Making the most of structured data - MedCity News

Manual processes bog down payers in risk adjustment for years – if not decades. Now, an innovative approach to leveraging data enables a deeper understanding of member needs, increased revenue and enterprise-wide benefits stemming from automation.

Most payers report that they correctly capture 95% to 97% of their Hierarchical Condition Category (HCC) codes, a decent accuracy rate given the complexity of the task. Second- and third-level HCC code reviews by staff can be tedious, consuming a significant number of man-hours as coders toil over PDF files stitched together from unrelated systems. While 3% to 5% of incorrectly captured codes may not seem like much, this additional revenue can translate into millions of dollars per year for a health plan.

Given the current healthcare workforce shortage and the complexity of member bases, the ability to identify and streamline lost revenue through automation is a reasonable and worthwhile pursuit. Health plans can approach compliance more effectively by implementing a strategy that uses structured data about patient conditions. Additionally, providing specific, actionable patient data allows payers to better understand the needs of their member base and provide the appropriate level of support. As the industry strives for data usage that is standardized, consistent, and fluid, payers that automate the flow of data will, in the long run, be able to recognize each member’s risk and prioritize their needs to drive member services for outcomes-based care delivery.

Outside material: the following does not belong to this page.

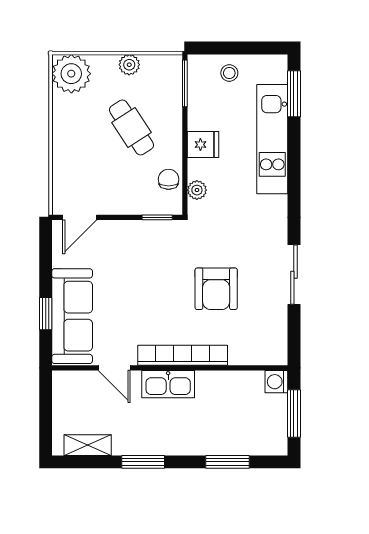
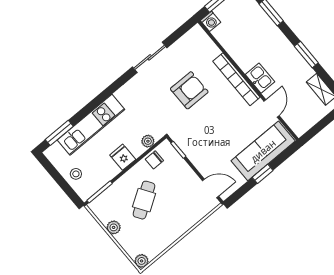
plant: (71, 74) -> (142, 261), width x0.53, depth x0.53
window: (46, 314) -> (263, 174), moved
kitchen sink: (168, 384) -> (260, 78), width x0.73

Acknowledging the PDF problem

When collecting patient information for risk adjustment, the portable document format (PDF), while imperfect, reigns supreme. PDF saves the exact elements of a printed document to be viewed and shared consistently, regardless of system integration. These documents or electronic images are created to be read by humans, which they can do very easily. However, vital patient information stored in PDF files is unstructured, making it difficult for computers to interpret. Patient medical records are often long and complex, which means that when health plans want to process the data digitally, they must convert the PDF file into structured data. This reverse engineering approach based on optical character recognition and natural language processing can lead to data inaccuracies and is generally ineffective.

Payers must embrace the value of disaggregated structured data, leveraging the value of harmonizing it to create a clearer, longitudinal record of each member. While PDFs provide valuable information for human risk adjusters, they do little to maintain the fluidity of data, analytics, or member understanding that can be used across the enterprise. To effectively manage members’ medical complexities, health plans require accurate and comprehensive data on demographics, test results and diagnoses in forms that computers can accept and process. If they’re not there yet, payers will be on their way soon. PDFs won’t go away, but they will be used alongside structured data, bringing people and computers together to drive the future of risk adjustment.

Growing trust in data

The value of data in risk adjustment for supporting members is evolving into new applications. As noted, the use of structured data in level two and three audits of HCC coding is an effective means of combining human and computer strengths. Once reviewed by coding experts, computers can cost-effectively identify codes to add or delete during code review to help close gaps in justified revenue. Today, humans check the small fraction of differences identified by the computer to ensure compliance. Ultimately, this automated identification process allows payers to receive enough money from CMS to support all members, resulting in a significant return on investment.

Structured data also helps risk adjustment professionals optimize the sequence of charts that need to be coded. Due to the time constraints of human PDF review, they don’t have the resources to code every chart that sits on their desks. Instead, they need to make smart decisions about which members to code right away and which members to code when time permits. If they had structured data at their disposal and algorithms built on that data, the decision would be supported by historical information on the presence of chronic conditions to facilitate member prioritization.

Third, the data can help stratify the risk of members, allowing health plans to have a deeper understanding of clinical risks and offers to support patients in need. Beyond clinical risks, demographic data or information related to social determinants can help payers stay ahead of the curve and remove barriers that prevent successful outcomes.

Finally, the availability of structured data improves the exchange of clinical records with providers, allowing for a streamlined approach to coding exactly what is represented in the member’s record.

Assessing the future of automation

Given the value of structured data within the risk adjustment environment, it will soon be seen as a necessity in delivering modern, member-centric health plans. Transforming data does take time, and despite the availability of structured data, risk adjustment teams are typically used to workflows built on unstructured data in the form of PDF files. There is also anxiety around managing change: “upsetting the apple cart,” failing an audit, or eliminating employee positions in favor of machines. Alas, humans are imperfect and so are computers, which perform independent code reviews with varying degrees of accuracy. This is why human quality assurance is built into the automated code review process, and why computers also perform related tasks such as prioritizing coding. Health plans still rely heavily on employees, using automation to help process large volumes of member data.

Algorithms will become stronger, instilling confidence in automated code reviews. Further in the future, both structured and unstructured data will be extracted and harmonized across different systems to establish a more complete picture of a patient’s health. Today, payers can derive value from structured data, breaking down data silos to understand member complexity and empowering physicians to provide optimal care for the system’s most vulnerable patients.